Comment nous trouvons d'autres mondes
Presque aucune exoplanète n'a jamais été vue. Nous les avons trouvées en regardant des étoiles cligner et vaciller.
Trouver des planètes qu'on ne peut pas voir
Niveau Débutant — langage simple, sans maths
Il existe des milliers de planètes autour d'autres étoiles. Presque aucune n'a jamais été photographiée, et la plupart ne le seront jamais : elles sont bien trop faibles et bien trop proches d'une étoile qui les surpasse d'un milliard de fois en éclat. Alors comment savons-nous qu'elles sont là ?

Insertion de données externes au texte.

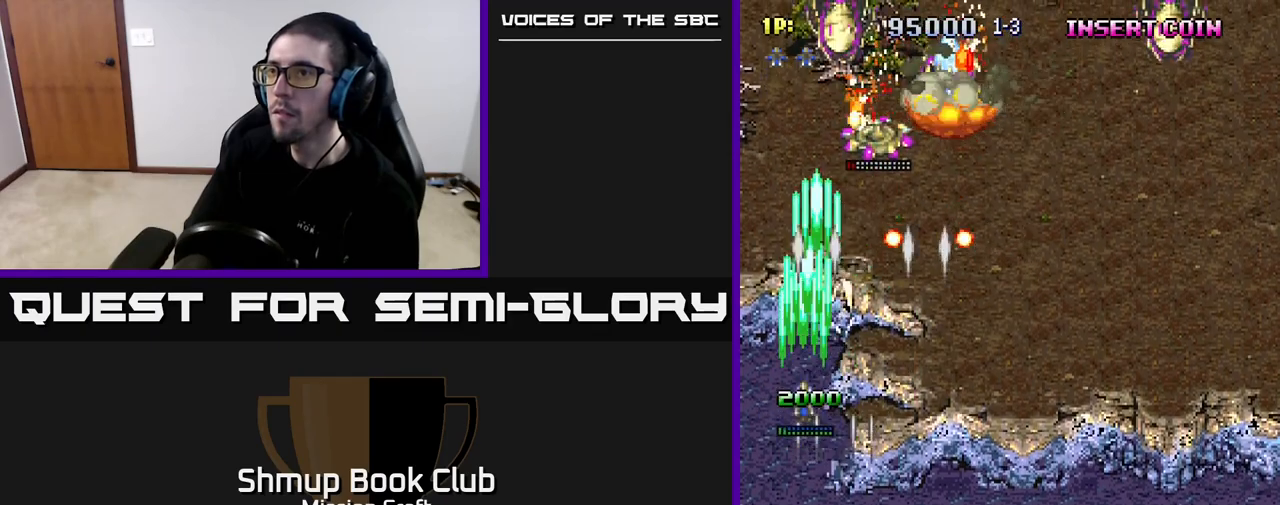
{"buttons": ["R2", "DPAD_UP"], "left_stick": "center", "right_stick": "center", "events": [[33, "DPAD_RIGHT", "down"], [50, "DPAD_UP", "up"], [183, "DPAD_DOWN", "down"], [217, "DPAD_RIGHT", "up"], [267, "DPAD_LEFT", "down"], [300, "DPAD_DOWN", "up"], [350, "DPAD_UP", "down"], [433, "DPAD_LEFT", "up"]]}
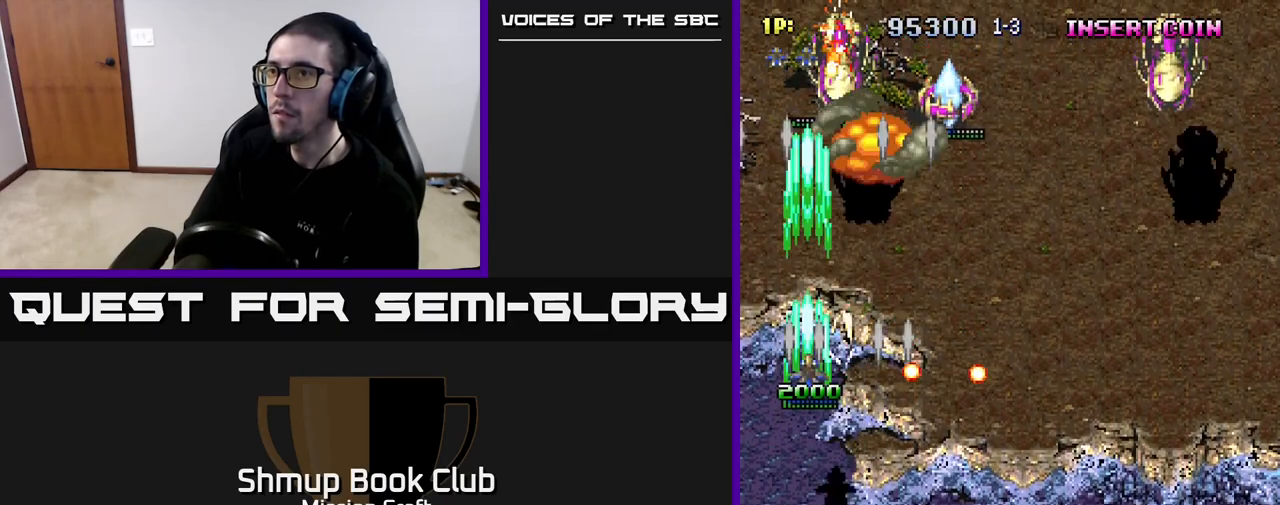
{"buttons": ["R2", "DPAD_DOWN", "DPAD_RIGHT"], "left_stick": "center", "right_stick": "center", "events": [[83, "DPAD_RIGHT", "down"], [283, "DPAD_UP", "up"], [467, "DPAD_DOWN", "down"]]}
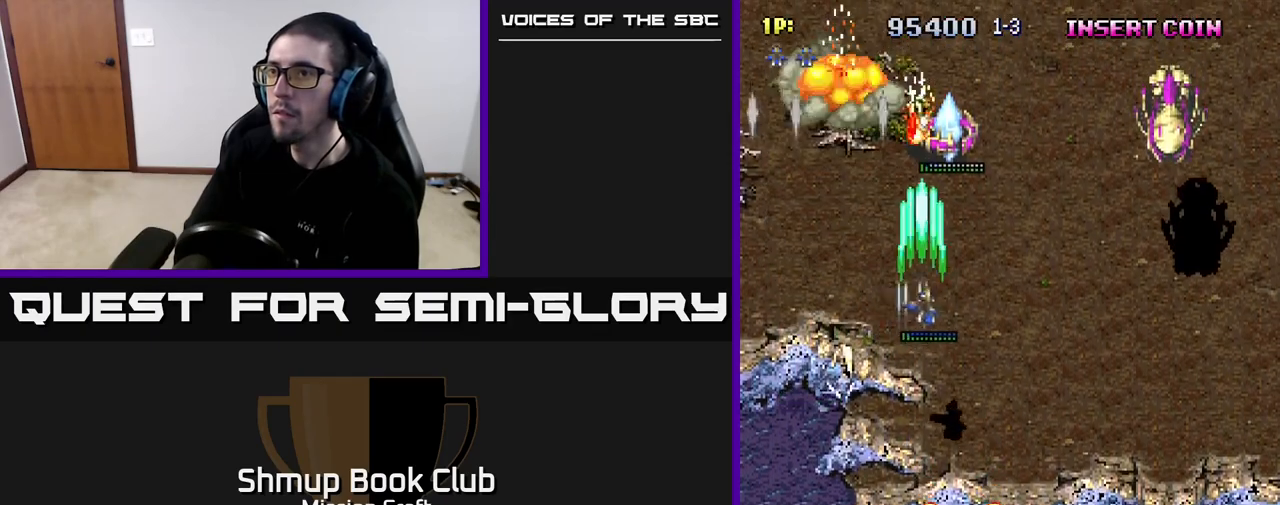
{"buttons": ["R2", "DPAD_RIGHT"], "left_stick": "center", "right_stick": "center", "events": [[433, "DPAD_DOWN", "up"]]}
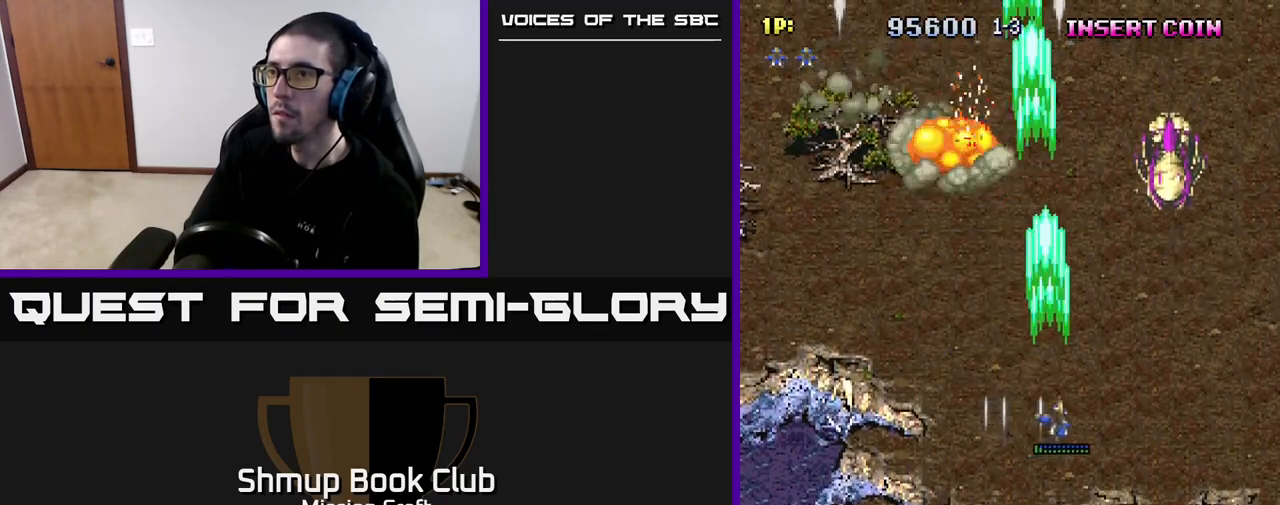
{"buttons": ["R2", "DPAD_DOWN"], "left_stick": "center", "right_stick": "center", "events": [[350, "DPAD_DOWN", "down"], [417, "DPAD_RIGHT", "up"]]}
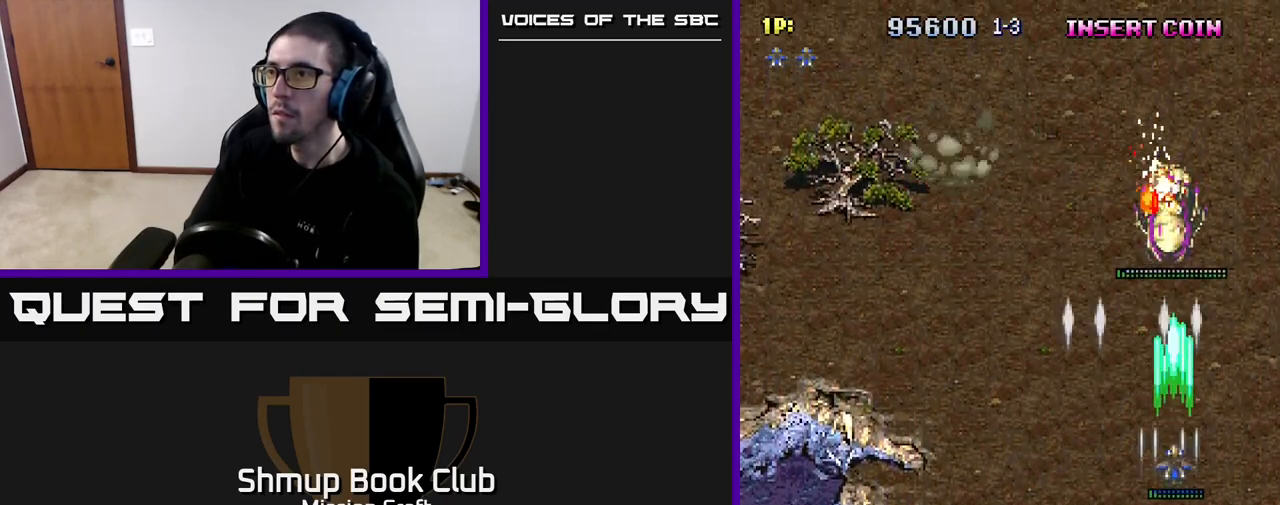
{"buttons": ["R2", "DPAD_LEFT"], "left_stick": "center", "right_stick": "center", "events": [[250, "DPAD_LEFT", "down"], [300, "DPAD_DOWN", "up"]]}
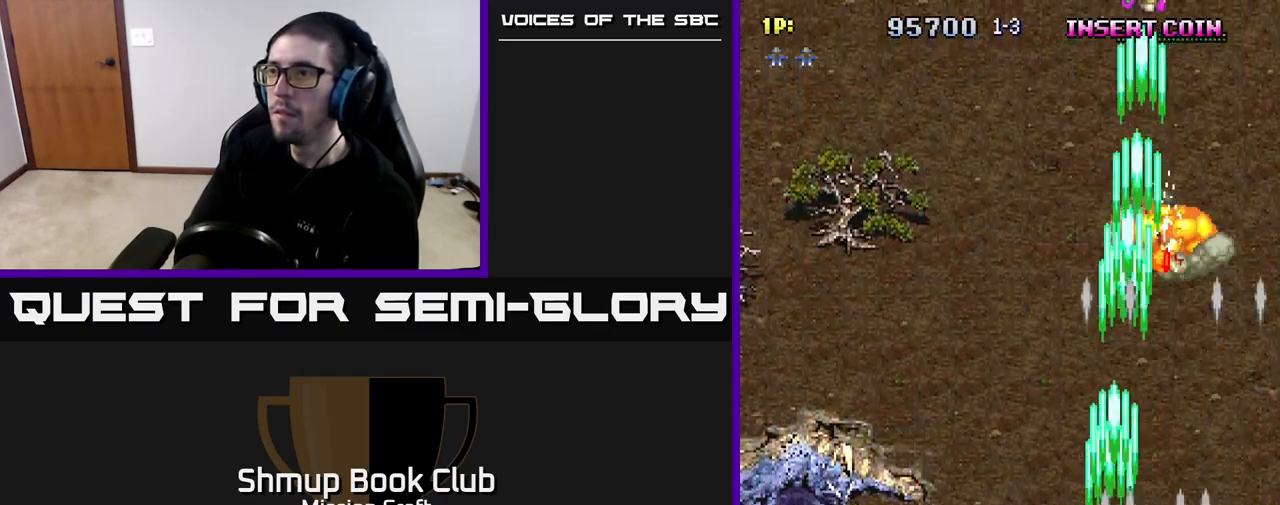
{"buttons": ["R2", "DPAD_UP", "DPAD_RIGHT"], "left_stick": "center", "right_stick": "center", "events": [[17, "DPAD_UP", "down"], [267, "DPAD_LEFT", "up"], [317, "DPAD_RIGHT", "down"]]}
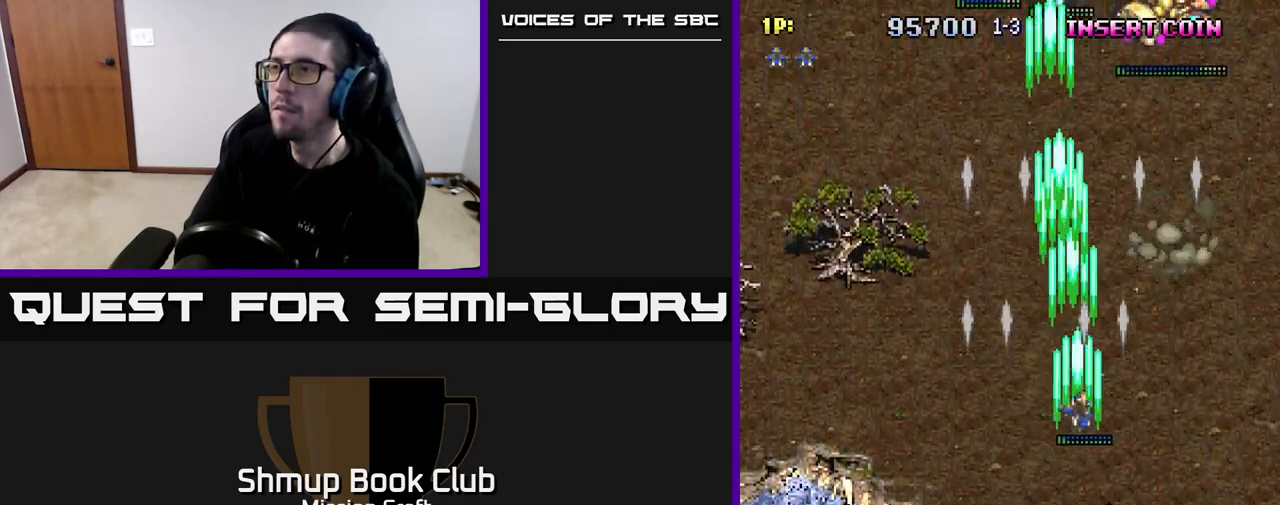
{"buttons": ["R2"], "left_stick": "center", "right_stick": "center", "events": [[400, "DPAD_RIGHT", "up"], [467, "DPAD_UP", "up"]]}
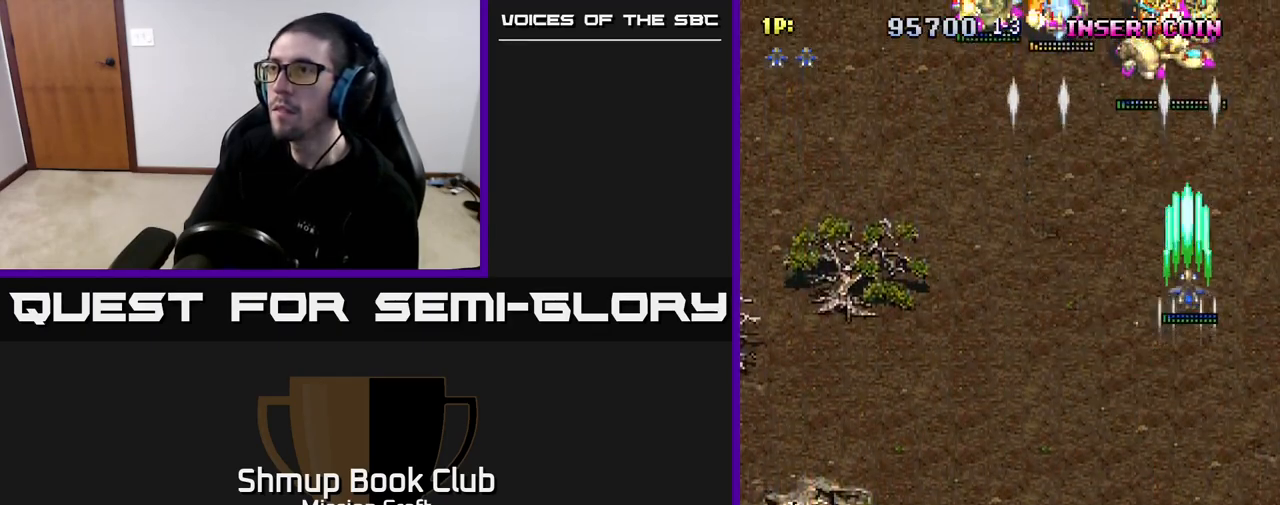
{"buttons": ["R2", "DPAD_LEFT"], "left_stick": "center", "right_stick": "center", "events": [[100, "DPAD_LEFT", "down"]]}
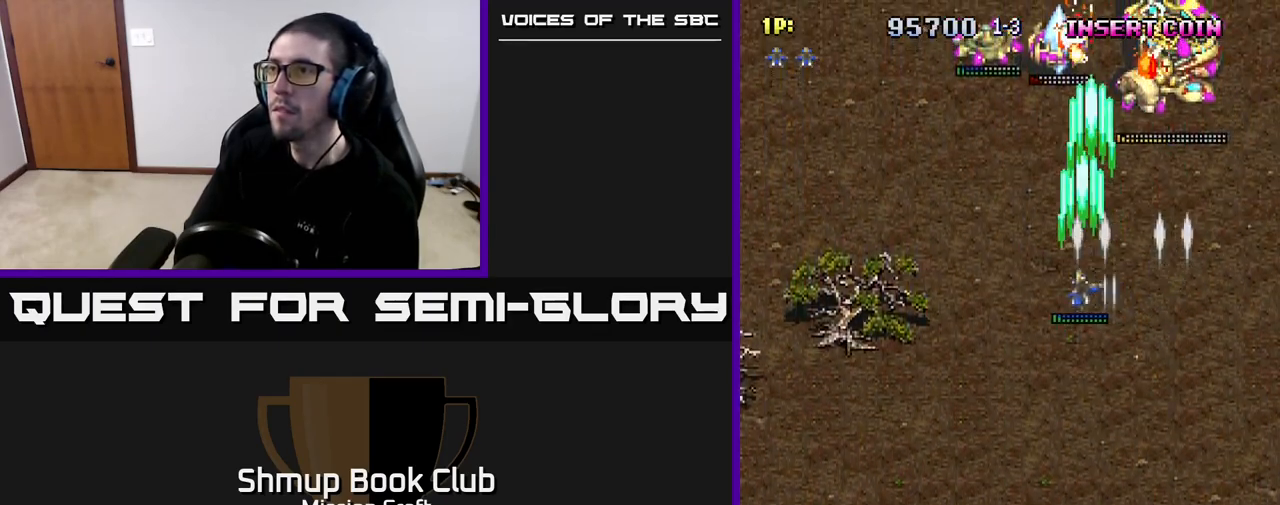
{"buttons": ["R2", "DPAD_DOWN"], "left_stick": "center", "right_stick": "center", "events": [[367, "DPAD_LEFT", "up"], [400, "DPAD_DOWN", "down"], [400, "DPAD_RIGHT", "down"], [483, "DPAD_RIGHT", "up"]]}
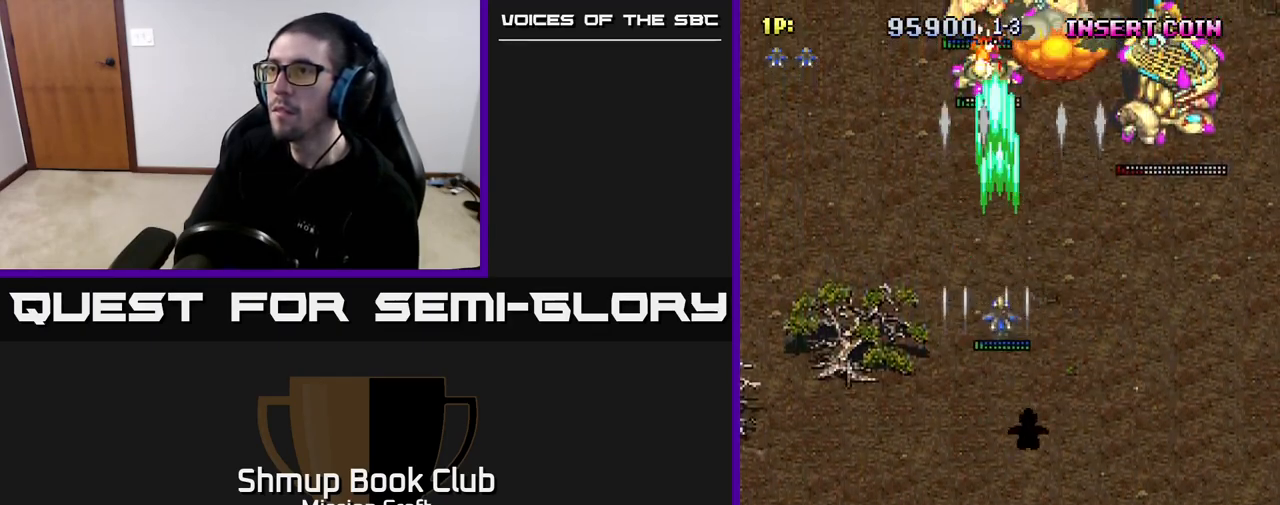
{"buttons": ["R2", "DPAD_UP"], "left_stick": "center", "right_stick": "center", "events": [[250, "DPAD_RIGHT", "down"], [267, "DPAD_DOWN", "up"], [333, "DPAD_RIGHT", "up"], [333, "DPAD_UP", "down"]]}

Deux astuces, et toutes deux portent sur l'étoile, pas sur la planète.
La première est le clignement. Si l'orbite de la planète se trouve vue par la tranche depuis chez nous, alors une fois par orbite elle glisse devant la face de son étoile et bloque une lamelle de lumière. L'étoile faiblit : d'environ 1 % pour une grosse planète, et du centième de cela pour une Terre. Mesurez la baisse et vous avez mesuré la taille de la planète.
La seconde est le vacillement. Une planète n'orbite pas vraiment autour de son étoile : les deux tournent l'une autour de l'autre, autour d'un point d'équilibre commun. L'étoile décrit donc un petit cercle, et sa lumière se décale légèrement vers le bleu quand elle vient vers nous et vers le rouge quand elle s'éloigne. L'ampleur de ce décalage donne la masse de la planète.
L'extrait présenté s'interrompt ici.